The wider context of these numbers is that police recorded more than 23,000 callouts for mental health in 2022. In 2019, that figure was just a little short of 16,000.
We know that mental health issues are not only becoming more common, in many cases they are becoming more acute.
The NSW Government is sufficiently concerned with the growing numbers that last year it held a Parliamentary Inquiry exploring a range of issues around mental health accessibility, culturally appropriate services and it also probed the issue of sending out police to respond to these incidents. There have also been calls for an inquiry with more teeth, such as a Royal Commission.
Pacer programme could be replaced
For the past couple of years, NSW Police have been trialling the Pacer program (which involves mental health clinicians working with police) but the organisation has mooted that it is looking to replace this programme.
The Police Association of NSW (PANSW) is advocating for it to be scrapped, primarily because police don’t have the skills required to deal with mental health issues, despite assistance from qualified health professionals. Another very serious consideration is the fact that the mere presence of police – the uniforms and weaponry – can contribute to the agitation of some people already on edge.
Last year, in the UK, which is facing very similar issues to those being experienced here in Australia, the Police Commissioner sought legal advice which determined that there was no legal obligation for the police to perform mental health crises work, and in August set a directive whereby police officers would not respond to mental health callouts unless there is a “real and immediate risk to life or serious harm.”
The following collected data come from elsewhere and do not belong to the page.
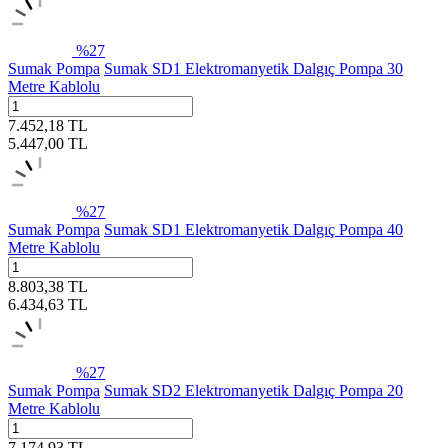
%
27
Sumak Pompa
Sumak SD1 Elektromanyetik Dalgıç Pompa 30
Metre Kablolu
7.452,18
TL
5.447,00
TL
%
27
Sumak Pompa
Sumak SD1 Elektromanyetik Dalgıç Pompa 40
Metre Kablolu
8.803,38
TL
6.434,63
TL
%
27
Sumak Pompa
Sumak SD2 Elektromanyetik Dalgıç Pompa 20
Metre Kablolu
7.174,93
TL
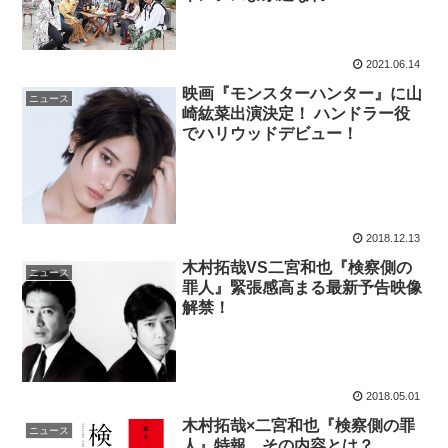
2021.06.14
映画『モンスターハンター』に山
ニュース
崎紘菜出演決定！ ハンドラー役
でハリウッドデビュー！
2018.12.13
木村拓哉VS二宮和也『検察側の
ニュース
罪人』緊張感高まる最新予告映像
解禁！
2018.05.01
木村拓哉×二宮和也『検察側の罪
ニュース
人』特報、その内容とは？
In the UK, a variety of Health Services are currently working with police on a model called “Right Care Right Care, Right Person” (RCRP) which is essentially a decision-making tool that determines when an emergency call comes in whether it should be attended to by police, or mental health experts.
While we don’t currently have an ideal solution, the fact of the matter is that this is not an issue that can afford to be wrapped in months of consultation, research, and feasibility studies… People who desperately need help are being shot dead the moment they cry out the loudest for that help.